Still, the point of benchmarks is not to be predictive but to have quantitative measures of progress, and as a measure of progress I have to say that it feels pretty cool to realize how (relatively) quickly the book has gotten here. A month ago I was at page 50 and had only just begun my marathon sprint. I can definitely live with (and hopefully on) writing 100 pages a month.
Of course, I would rather write five great pages than 100 mediocre ones. But that mindset, while artistically admirable and full of integrity and all like dat, is exactly what has prevented me from ever trying to crank away. The few things I have published that were written in a blinding white full-throttle-down were some of the clunkiest things I have written. (No, I won’t name them.) But I have realized that the reason they were clunky wasn’t because they were written quickly but because they were written quickly under very tight deadlines that did not allow revision beyond a straight proofread.
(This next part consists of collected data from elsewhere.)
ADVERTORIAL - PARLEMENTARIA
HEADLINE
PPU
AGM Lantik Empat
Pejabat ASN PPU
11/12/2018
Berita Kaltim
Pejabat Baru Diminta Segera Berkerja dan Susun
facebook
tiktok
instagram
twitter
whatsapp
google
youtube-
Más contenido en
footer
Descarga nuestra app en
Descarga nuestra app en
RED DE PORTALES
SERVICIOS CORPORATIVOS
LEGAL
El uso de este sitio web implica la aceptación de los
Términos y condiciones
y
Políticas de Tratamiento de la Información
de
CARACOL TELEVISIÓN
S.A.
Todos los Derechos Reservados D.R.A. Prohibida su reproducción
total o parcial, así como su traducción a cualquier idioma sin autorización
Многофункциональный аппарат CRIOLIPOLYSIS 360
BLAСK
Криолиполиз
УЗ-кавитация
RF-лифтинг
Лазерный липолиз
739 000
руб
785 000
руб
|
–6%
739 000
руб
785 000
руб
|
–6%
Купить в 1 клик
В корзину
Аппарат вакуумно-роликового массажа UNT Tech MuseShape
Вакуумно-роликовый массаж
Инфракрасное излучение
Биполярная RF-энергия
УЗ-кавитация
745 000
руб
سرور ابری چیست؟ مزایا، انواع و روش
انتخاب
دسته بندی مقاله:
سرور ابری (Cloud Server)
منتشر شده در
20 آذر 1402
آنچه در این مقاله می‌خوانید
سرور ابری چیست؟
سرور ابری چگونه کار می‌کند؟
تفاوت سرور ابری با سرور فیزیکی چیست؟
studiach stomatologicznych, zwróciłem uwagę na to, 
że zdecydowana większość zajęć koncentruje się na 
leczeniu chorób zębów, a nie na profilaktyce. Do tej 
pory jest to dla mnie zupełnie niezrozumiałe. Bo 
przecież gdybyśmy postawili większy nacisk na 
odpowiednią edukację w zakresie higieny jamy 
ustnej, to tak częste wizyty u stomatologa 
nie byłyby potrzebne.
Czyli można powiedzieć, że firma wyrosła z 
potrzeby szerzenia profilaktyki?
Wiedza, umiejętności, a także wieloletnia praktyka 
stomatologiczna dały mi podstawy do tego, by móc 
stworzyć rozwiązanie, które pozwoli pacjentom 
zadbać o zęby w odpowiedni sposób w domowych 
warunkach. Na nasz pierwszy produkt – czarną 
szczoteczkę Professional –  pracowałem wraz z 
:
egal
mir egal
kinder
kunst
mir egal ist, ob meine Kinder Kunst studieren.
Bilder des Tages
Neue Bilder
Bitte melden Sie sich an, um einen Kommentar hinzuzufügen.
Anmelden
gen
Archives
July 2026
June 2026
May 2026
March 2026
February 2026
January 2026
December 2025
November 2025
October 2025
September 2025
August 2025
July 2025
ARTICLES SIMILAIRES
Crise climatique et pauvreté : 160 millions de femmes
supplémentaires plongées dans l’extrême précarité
Every one of those (well, there’ve only been a few) was something that I would have been perfectly happy with had there been time to give them even one good going-over.
What I’m seeing with AVALON BURNING is that the prose reflects my style and will be what I want it to be upon thorough revision, and that the clunkers of awful or unclear lines or awkward staging are more like occasional speedbumps than the vast plain of rubble I had assumed would dominate the manuscript. It’s nice to think we can play out some mythical divinely inspired artiste and craft final, finished work in first draft, but that generally ain’t how it works. Michelangelos don’t as a rule bang out “David” in a white heat of flying marble dust. They carve out something that looks kinda like a guy and then start in on that. Gradually making the stone fit the shape in their mind.
And though that initial carving-out can be onerous — Sunday’s writing session was like digging through a mountain with a spoon — I genuinely love revision. To me it feels at least as creative as the initial writing, if not more, and I am hugely looking forward to leaving blue ink all over this sonofabitch when the first draft is finished. Which I’m doing my level best to be sure is sometime in November.